Hladik approached the bed and peered down at the sleeping man. Although the slack features were pasty and deep blue circles swelled beneath the eyes, on the whole the patient's color had improved since the last time he'd seen him. Good, he was out of danger. “Kolari,” Hladik whispered, using the postconditioning trigger name, “this is your Director. Do you hear me? Wake up.”
The eyelids fluttered and opened, revealing dull, listless eyes beneath. “I am glad to see you are feeling better.” He paused and glanced around. “Do you remember your theta key?”
The head bobbed once, then again. Excellent! The conditioning has succeeded, thought Hladik. “Good. I want to hear it. Repeat the theta key now.”
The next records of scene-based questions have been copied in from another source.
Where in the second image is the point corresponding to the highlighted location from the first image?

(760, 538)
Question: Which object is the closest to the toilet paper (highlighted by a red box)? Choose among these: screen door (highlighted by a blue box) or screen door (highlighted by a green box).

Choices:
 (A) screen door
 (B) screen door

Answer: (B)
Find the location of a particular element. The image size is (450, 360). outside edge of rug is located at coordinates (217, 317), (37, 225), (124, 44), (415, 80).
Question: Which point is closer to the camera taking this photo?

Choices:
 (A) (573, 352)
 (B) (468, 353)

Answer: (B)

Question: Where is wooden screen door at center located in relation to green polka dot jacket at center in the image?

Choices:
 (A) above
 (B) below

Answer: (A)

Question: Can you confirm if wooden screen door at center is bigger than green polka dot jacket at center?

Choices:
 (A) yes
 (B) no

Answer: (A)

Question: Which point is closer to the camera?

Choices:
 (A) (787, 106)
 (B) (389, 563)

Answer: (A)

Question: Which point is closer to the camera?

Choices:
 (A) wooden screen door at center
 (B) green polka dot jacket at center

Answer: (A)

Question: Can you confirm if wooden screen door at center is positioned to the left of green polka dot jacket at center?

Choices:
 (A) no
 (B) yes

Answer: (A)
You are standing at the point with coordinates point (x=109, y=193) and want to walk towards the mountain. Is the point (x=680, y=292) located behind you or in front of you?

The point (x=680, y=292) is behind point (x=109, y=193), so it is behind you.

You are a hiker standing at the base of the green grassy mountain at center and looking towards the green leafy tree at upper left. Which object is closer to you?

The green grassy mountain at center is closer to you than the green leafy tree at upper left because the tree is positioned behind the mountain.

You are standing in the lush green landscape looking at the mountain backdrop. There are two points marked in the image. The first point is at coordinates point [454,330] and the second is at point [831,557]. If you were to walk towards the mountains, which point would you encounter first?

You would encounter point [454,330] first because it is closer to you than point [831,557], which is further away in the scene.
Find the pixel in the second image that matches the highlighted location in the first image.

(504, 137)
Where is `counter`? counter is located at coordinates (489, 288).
Crocker spoke, his voice hollow, wasted. “The Fieri are our enemies. If they try to contact me, I go with them. I remain alert so that I may return and tell you where they hide. If anyone interferes …”
“Yes?”
“I kill them.”
“Very good. Rest now. Close your eyes and sleep. You will forget that I was here. But you will remember your theta key.”
Asquith Pizzle blinked his
eyes and rolled out of bed. For the third night in a row he had been awakened by a feeling of suffocation. It started as a pressure in his chest which grew so great that his heart thumped wildly against his rib cage until his breathing stopped. In his sleep-sodden consciousness, it felt as though some dark malevolent being straddled him, pressing giant splayed thumbs against his windpipe, tighter and tighter, choking him until he awoke, panting and out of breath.
The feeling of immense oppression dwindled as Pizzle pulled on his yos, leaving only a quivery sensation through his midsection. Dressed, he sat on the edge of the bed, staring at the ceiling of the bare room, wondering for the nine billionth time in the last three days why he was here.
The man—Tvrdy, was his name—had helped him. He was sure of that. He could trust Tvrdy, even if he could not trust his own memory. And this was the mystery: where had he come from, why was he here, and where were the others who had come with him?
Each day he remembered more—as if the thick sheet of glacial ice which had frozen his memory melted a little more, uncovering a few more precious acres of once-hidden terrain.
He now remembered, imperfectly, faces of others whom he felt certain had come to this place with him. He remembered, too, that he had not always been in this room of Tvrdy's. He had been with someone else, had done something before coming here. But it was all fuzzy in his mind; he could have imagined it. Certainly most of what he remembered had an ethereal, dreamlike quality.